J’avoue avoir applaudi mille fois Toy Story, regardé Le Roi Lion d’un œil sympathique mais avoir été décontenancé par le film de Miyazaki. Son étrangeté doublée d’un romanesque échevelé n’avait pas d’équivalent. Il a fallu la sortie de Mon voisin Totoro, quelques années plus tard, bien que le film ait été tourné avant Porco Rosso, pour que tout se remette d’équerre : Hayao Miyazaki réinventait l’animation en dessinant un nouveau monde.
Depuis Le Voyage de Chihiro, sorti en 2002, qui a dépassé le million d’entrées en France, tous ses films ont été des succès, des surprises, des enchantements, des tours de magie. Le Garçon et le héron, sorti le 1er novembre, ne fait pas exception à la règle. Il se cale tranquillement dans l’œuvre miyazakienne et devrait animer une fréquentation française en (pleine) forme.
Ce film n’aurait jamais dû exister puisque Miyazaki avait annoncé sa retraite des crayons après Le Vent se lève (2013), film au souffle ébouriffant en hommage à son père, directeur d’une entreprise aéronautique (Porco Rosso est-il la figure paternelle fantasmée ?). Mais le cinéaste a repris le chemin du studio Ghibli pour ce Garçon et le héron, qui se place dans la lignée du Voyage de Chihiro (animaux étranges, ambiance onirique). Film testament ? Peut-être. Mais si Miyazaki est revenu une fois il peut revenir encore. Film somme ? Sans doute. C’est d’ailleurs ce que je pourrais lui reprocher : visuellement magnifique mais moins surprenant. Mais bon. Piquer Miyazaki, c’est comme piquer Chaplin, Welles ou Renoir. C’est pour dire quelque chose et faire le malin.

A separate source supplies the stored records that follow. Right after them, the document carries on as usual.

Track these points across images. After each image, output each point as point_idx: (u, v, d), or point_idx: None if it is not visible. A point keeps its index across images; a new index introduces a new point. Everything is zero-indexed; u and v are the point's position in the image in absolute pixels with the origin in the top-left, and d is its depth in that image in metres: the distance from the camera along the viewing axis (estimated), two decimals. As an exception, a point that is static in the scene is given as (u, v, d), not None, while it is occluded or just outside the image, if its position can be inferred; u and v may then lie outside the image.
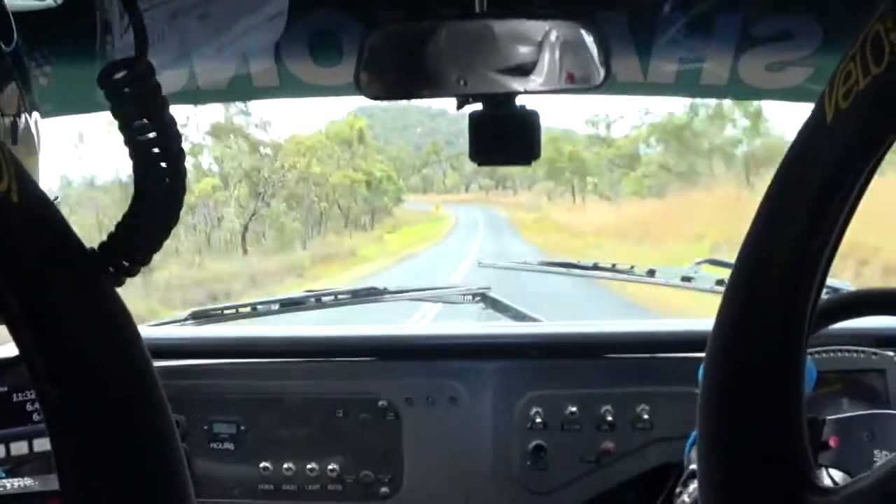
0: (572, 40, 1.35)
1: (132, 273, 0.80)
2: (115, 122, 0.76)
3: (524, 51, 1.33)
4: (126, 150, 0.78)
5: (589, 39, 1.34)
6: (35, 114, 1.05)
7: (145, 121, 0.77)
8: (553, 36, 1.35)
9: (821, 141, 0.56)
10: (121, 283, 0.80)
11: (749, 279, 0.61)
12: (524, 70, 1.33)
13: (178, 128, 0.79)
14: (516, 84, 1.33)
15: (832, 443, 1.32)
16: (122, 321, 0.58)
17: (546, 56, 1.34)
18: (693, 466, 1.42)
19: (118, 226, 0.79)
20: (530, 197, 47.87)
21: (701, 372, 0.67)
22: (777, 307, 0.59)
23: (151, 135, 0.77)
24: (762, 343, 0.60)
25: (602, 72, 1.34)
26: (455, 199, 53.49)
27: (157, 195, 0.79)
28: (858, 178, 0.55)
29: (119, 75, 0.75)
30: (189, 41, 1.32)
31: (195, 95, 1.63)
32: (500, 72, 1.32)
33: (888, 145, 0.54)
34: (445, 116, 58.81)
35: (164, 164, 0.78)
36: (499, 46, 1.32)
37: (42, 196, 0.56)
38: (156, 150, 0.77)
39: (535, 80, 1.34)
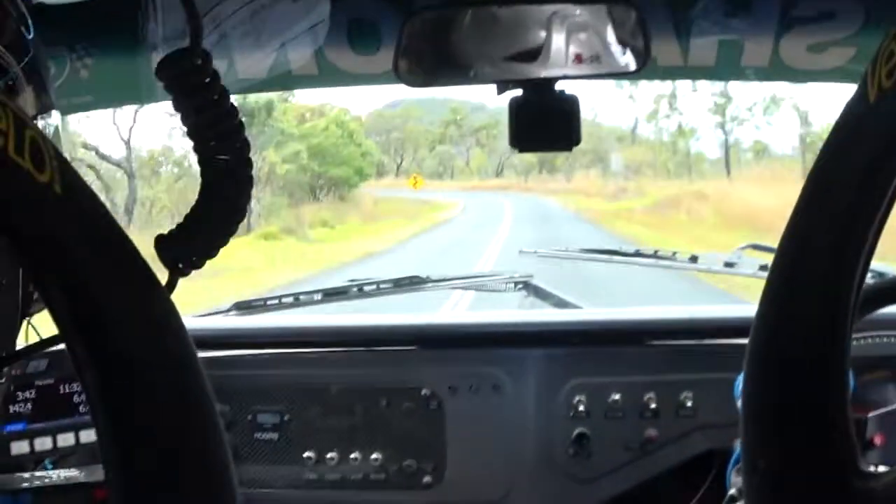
0: (612, 24, 1.34)
1: (196, 266, 0.81)
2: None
3: (563, 35, 1.32)
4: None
5: (629, 23, 1.34)
6: (54, 114, 1.05)
7: (204, 112, 0.77)
8: (593, 20, 1.34)
9: (864, 120, 0.56)
10: (185, 275, 0.81)
11: (792, 263, 0.60)
12: (563, 55, 1.33)
13: (240, 117, 0.79)
14: (556, 69, 1.33)
15: (877, 440, 1.30)
16: (166, 311, 0.58)
17: (586, 41, 1.34)
18: (733, 491, 1.41)
19: (186, 217, 0.79)
20: (595, 179, 34.39)
21: (739, 383, 0.66)
22: (821, 291, 0.58)
23: (211, 126, 0.78)
24: (807, 328, 0.59)
25: (642, 55, 1.33)
26: (481, 186, 41.58)
27: (221, 187, 0.79)
28: None
29: (176, 68, 0.75)
30: (229, 32, 1.32)
31: (235, 85, 1.64)
32: (540, 57, 1.32)
33: None
34: (484, 110, 49.97)
35: (225, 154, 0.78)
36: (538, 31, 1.32)
37: (85, 187, 0.55)
38: (217, 140, 0.78)
39: (575, 65, 1.34)
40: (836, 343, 0.58)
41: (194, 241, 0.81)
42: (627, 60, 1.35)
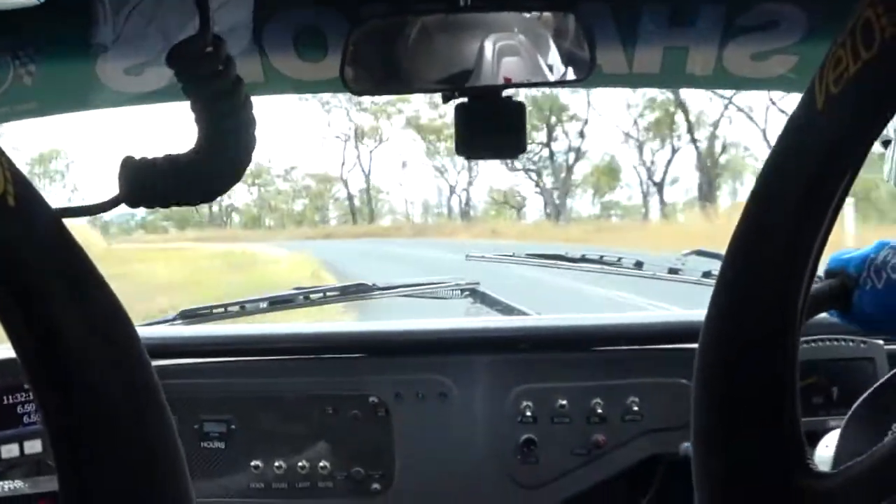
0: (557, 32, 1.35)
1: (145, 201, 0.81)
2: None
3: (509, 43, 1.33)
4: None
5: (574, 31, 1.35)
6: None
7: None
8: (538, 28, 1.35)
9: (812, 126, 0.56)
10: (132, 203, 0.81)
11: (741, 268, 0.61)
12: (509, 63, 1.33)
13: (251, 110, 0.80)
14: (502, 77, 1.34)
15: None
16: (121, 325, 0.58)
17: (531, 48, 1.35)
18: None
19: (172, 157, 0.80)
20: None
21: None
22: (770, 296, 0.59)
23: (224, 117, 0.79)
24: (755, 333, 0.60)
25: (588, 63, 1.34)
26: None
27: (213, 162, 0.80)
28: (849, 161, 0.55)
29: (188, 55, 0.76)
30: (171, 38, 1.31)
31: (178, 93, 1.61)
32: (486, 65, 1.33)
33: (878, 129, 0.54)
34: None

Car Miyazaki est l’un des plus grands cinéastes vivants. Ce n’est tout de même pas rien de transcender à chaque fois l’animation pour être systématiquement présent dans l’écho du monde. Ses histoires n’ont rien de réalistes (truisme) mais si elles touchent autant c’est qu’elle se nichent ailleurs que dans la dimension symbolique des contes (là où sont les Américains). Miyazaki place haut l’imaginaire. Mais chez Miyazaki, le monde imaginaire n’est pas un autre monde. C’est un monde qui marche à côté du réel et qui lui tient la main. Comme chez Stephen King. L’un brasse du merveilleux, l’autre de l’horreur. Les suivre, c’est emprunter un même chemin tortueux qui permet d’avancer à travers des récits d’apprentissage – et on apprend tous les jours. En cela Miyazaki s’adresse à tous les cinéphiles et amateurs de séries, à tous les artistes, tous les professionnels (producteurs, diffuseurs, créateurs) qui servent de passeurs et proposent à chacun, ici ou là, grands et petits écrans, de se nourrir et de s’abreuver de fictions. On ne va pas se raconter d’histoires : il faut se raconter des histoires.